Totally agree with Nick here. It's a slippery slope.

Including D1 PTE bits (or Kendryte K210 MMU) part of the Linux RISC-V
means future hardware which intentionally violates specs will also have to
be merged and the RISC-V patch acceptance policy will have no significance.

>
> >> – Can we just ignore D1 given the mass volume ?
> >>
>
> IMHO no, we need to find a way to support it upstream but I believe
> there is another question to answer:
>
> Do we also guarantee "one image to rule them all" approach, required by
> binary distros, for implementations that violate the spec ? Are we ok
> for example to support Allwinner D1 upstream but require a custom
> configuration/build instead of supporting it with the "generic" image ?
> In one case we need to handle the violation at runtime and introduce
> overhead for everyone (like looking up __riscv_svpbmt every time we set
> a PTE in this case), in the other it's an #ifdef.

At least, we should not have hardware violating specs as part of the
unified kernel image instead have these intentional deviations/violations
under separate kconfig which will not be enabled by default. This means
vendors (of such hardware) and distros will have to explicitly enable
support for such violations/deviations.
------------------------------------------------------------
◆ Questions on the material:
[a] Print the section of the RISC-V kernel discussion that opens with the words containing "Totally agree with" and closes with "have no significance.".
[b] According to the last paragraph of the RISC-V kernel discussion, where should intentional hardware deviations from the specs be placed instead of the unified kernel image?

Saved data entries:
------------------------------------------------------------
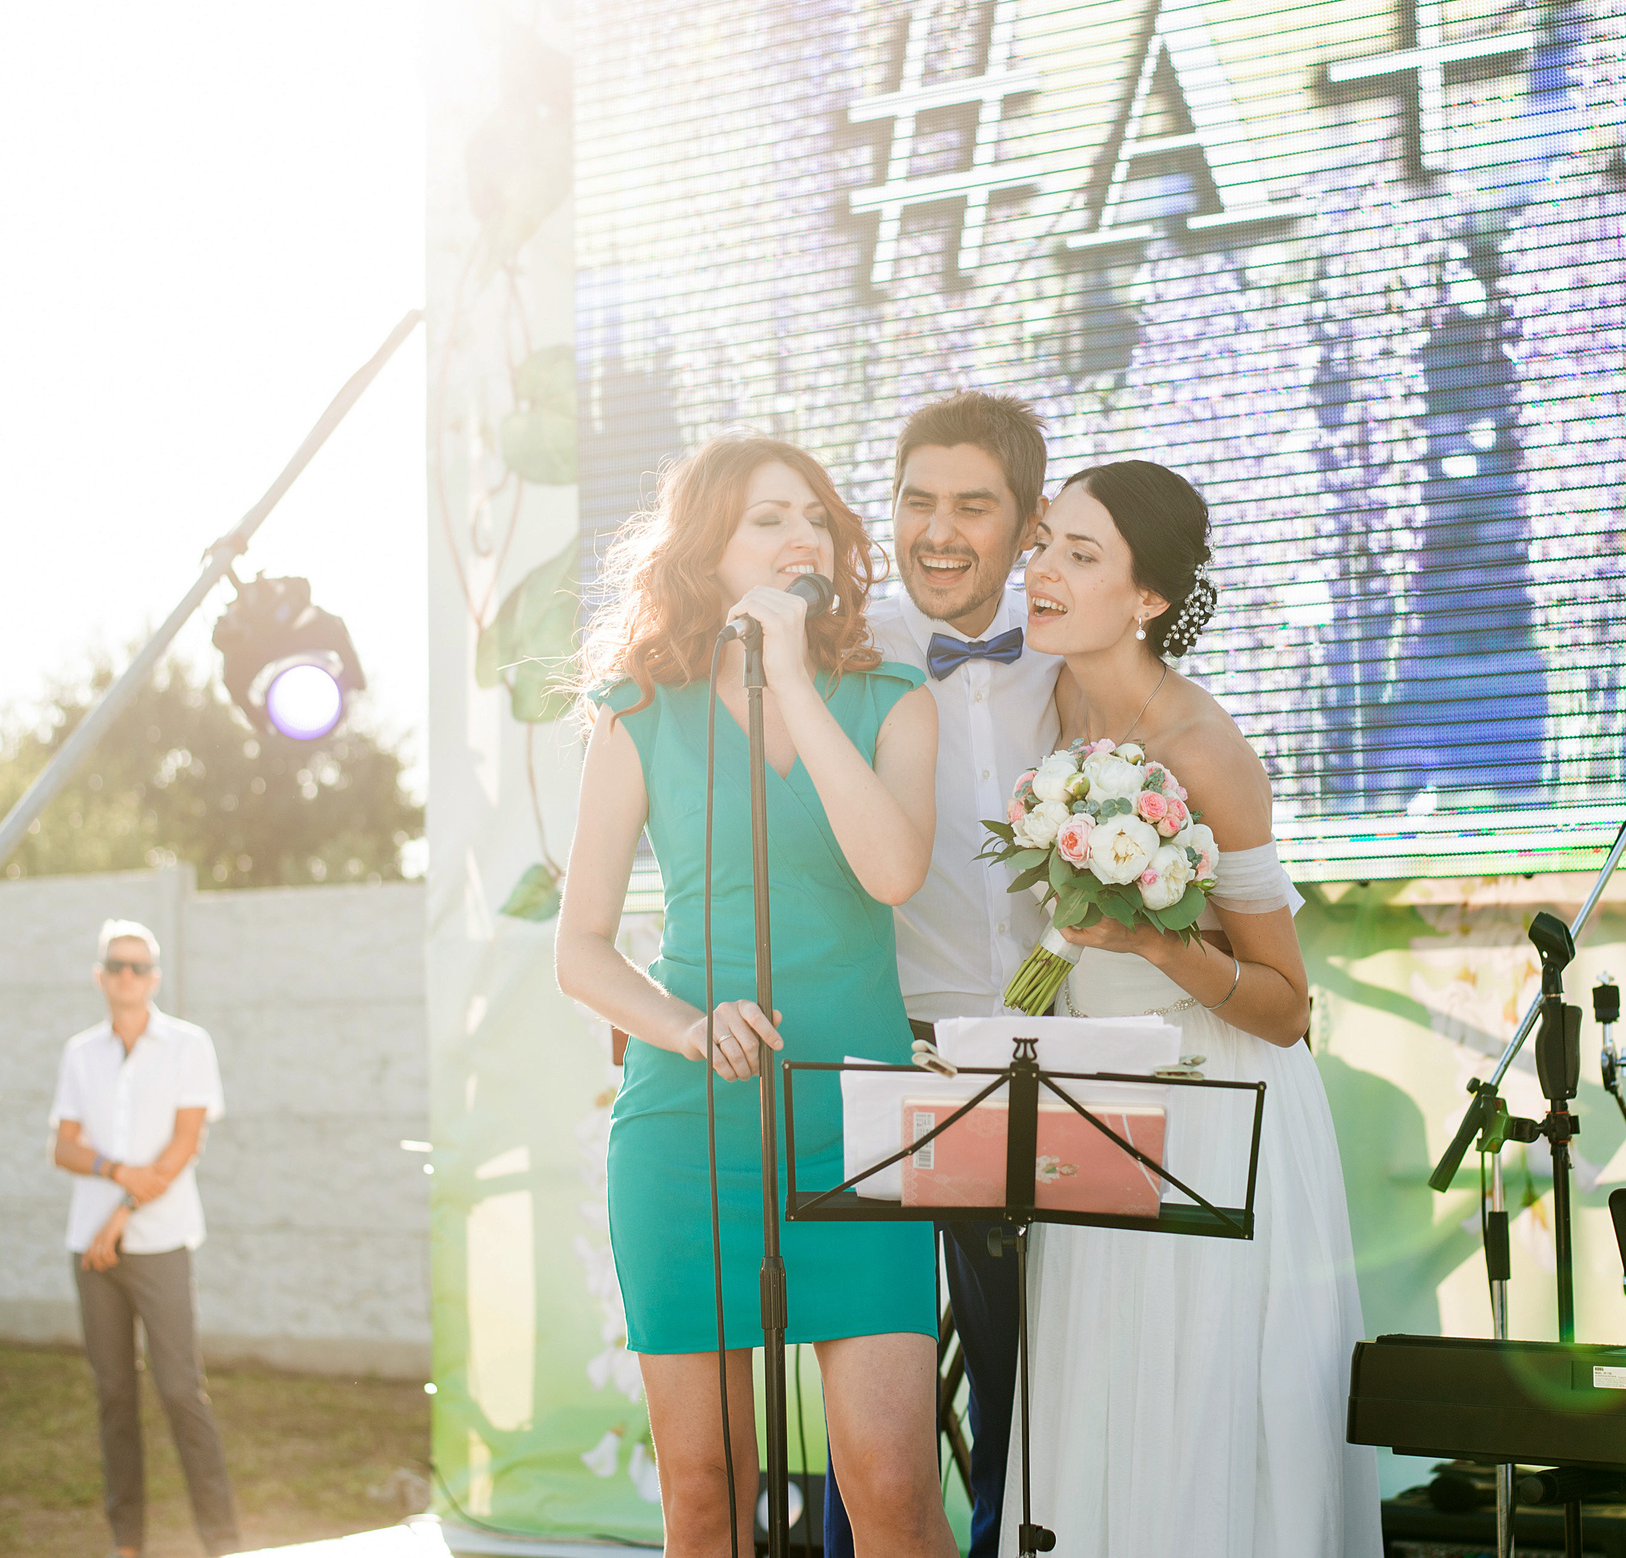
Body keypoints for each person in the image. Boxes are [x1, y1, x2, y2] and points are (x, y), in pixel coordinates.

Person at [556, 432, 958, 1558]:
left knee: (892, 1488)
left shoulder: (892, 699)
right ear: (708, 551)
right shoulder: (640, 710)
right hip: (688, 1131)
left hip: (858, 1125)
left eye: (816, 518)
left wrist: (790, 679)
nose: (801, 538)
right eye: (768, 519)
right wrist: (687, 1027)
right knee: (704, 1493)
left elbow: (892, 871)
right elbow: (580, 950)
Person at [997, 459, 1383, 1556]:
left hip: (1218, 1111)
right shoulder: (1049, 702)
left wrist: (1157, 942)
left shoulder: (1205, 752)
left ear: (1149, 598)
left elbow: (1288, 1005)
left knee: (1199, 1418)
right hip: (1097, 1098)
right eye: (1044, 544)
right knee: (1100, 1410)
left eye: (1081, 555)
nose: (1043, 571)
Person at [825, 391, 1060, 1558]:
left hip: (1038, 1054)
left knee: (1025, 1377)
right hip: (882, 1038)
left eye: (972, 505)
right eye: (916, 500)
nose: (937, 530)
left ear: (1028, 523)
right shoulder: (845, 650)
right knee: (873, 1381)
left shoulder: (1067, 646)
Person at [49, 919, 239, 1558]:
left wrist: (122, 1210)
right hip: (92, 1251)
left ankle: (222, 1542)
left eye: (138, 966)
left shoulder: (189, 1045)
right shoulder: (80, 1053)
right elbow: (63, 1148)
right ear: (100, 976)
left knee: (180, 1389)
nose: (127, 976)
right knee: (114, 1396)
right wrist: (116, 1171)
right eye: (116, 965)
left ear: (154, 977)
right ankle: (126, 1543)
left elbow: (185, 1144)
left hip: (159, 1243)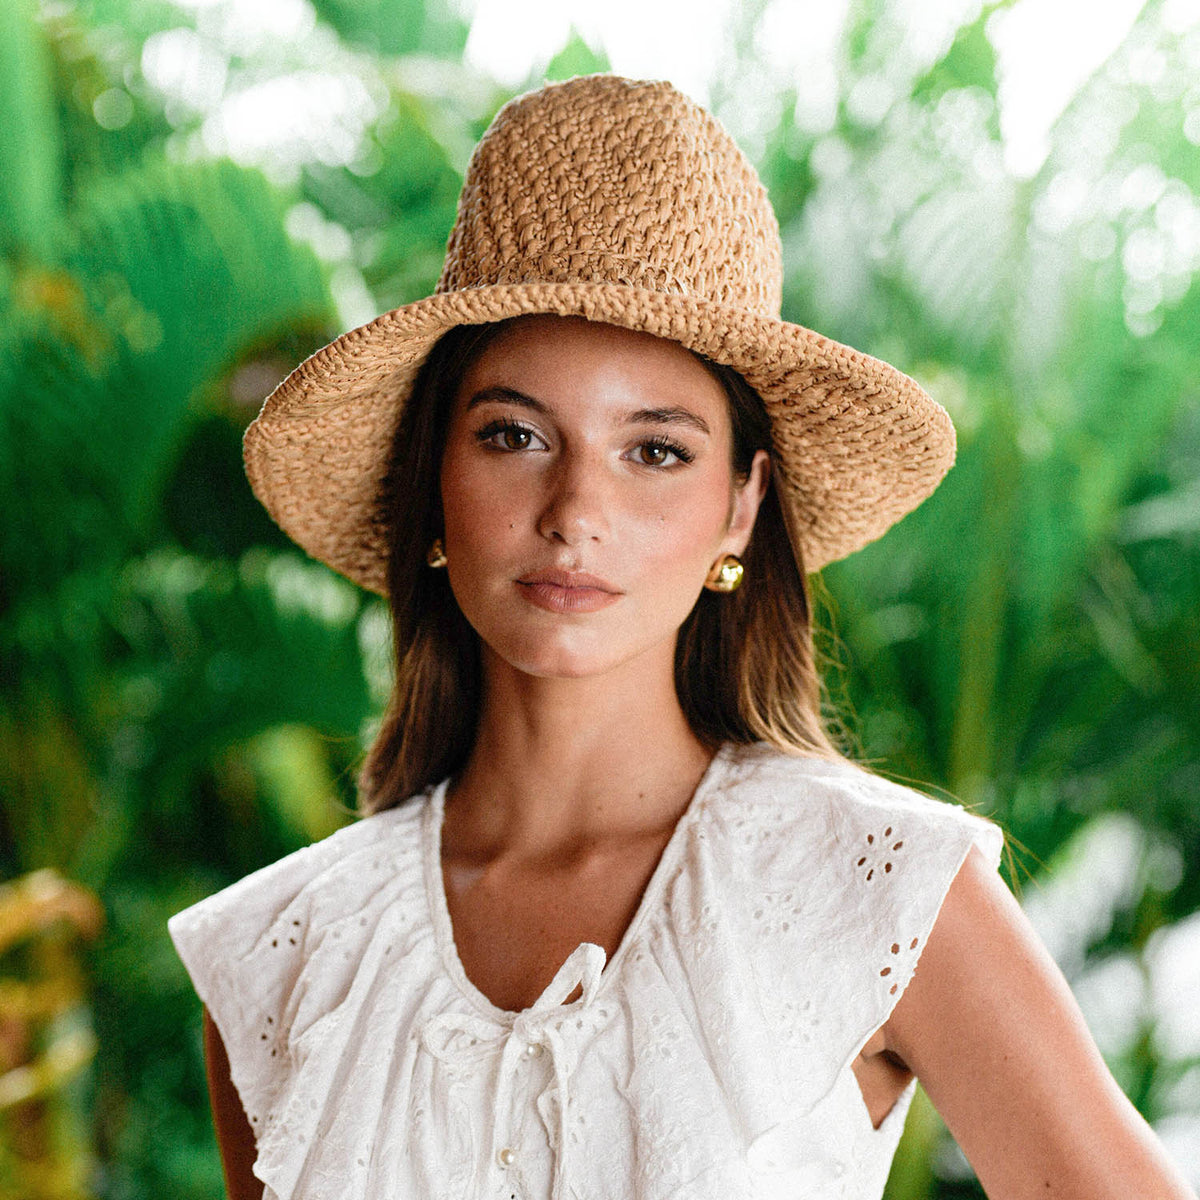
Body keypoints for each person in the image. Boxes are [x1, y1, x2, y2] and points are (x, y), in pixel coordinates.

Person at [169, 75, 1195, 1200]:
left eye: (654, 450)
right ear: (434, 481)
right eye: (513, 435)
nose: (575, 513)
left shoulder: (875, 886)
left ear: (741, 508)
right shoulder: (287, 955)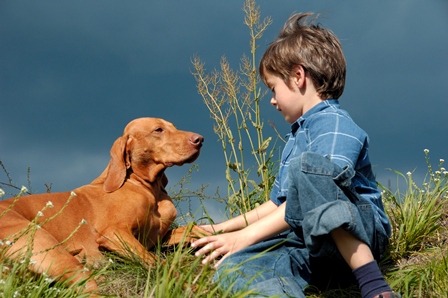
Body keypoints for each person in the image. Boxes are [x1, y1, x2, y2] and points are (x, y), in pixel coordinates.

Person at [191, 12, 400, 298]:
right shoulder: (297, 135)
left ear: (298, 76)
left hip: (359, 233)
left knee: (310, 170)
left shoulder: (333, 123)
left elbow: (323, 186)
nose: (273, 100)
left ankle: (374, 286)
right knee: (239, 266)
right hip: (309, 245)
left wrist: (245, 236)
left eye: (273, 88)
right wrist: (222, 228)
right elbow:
------------------------------------------------------------
◆ Answers provided:
[a]
Totally agree with Nick here. It's a slippery slope.

Including D1 PTE bits (or Kendryte K210 MMU) part of the Linux RISC-V
means future hardware which intentionally violates specs will also have to
be merged and the RISC-V patch acceptance policy will have no significance.

[b] Under a separate kconfig that is not enabled by default.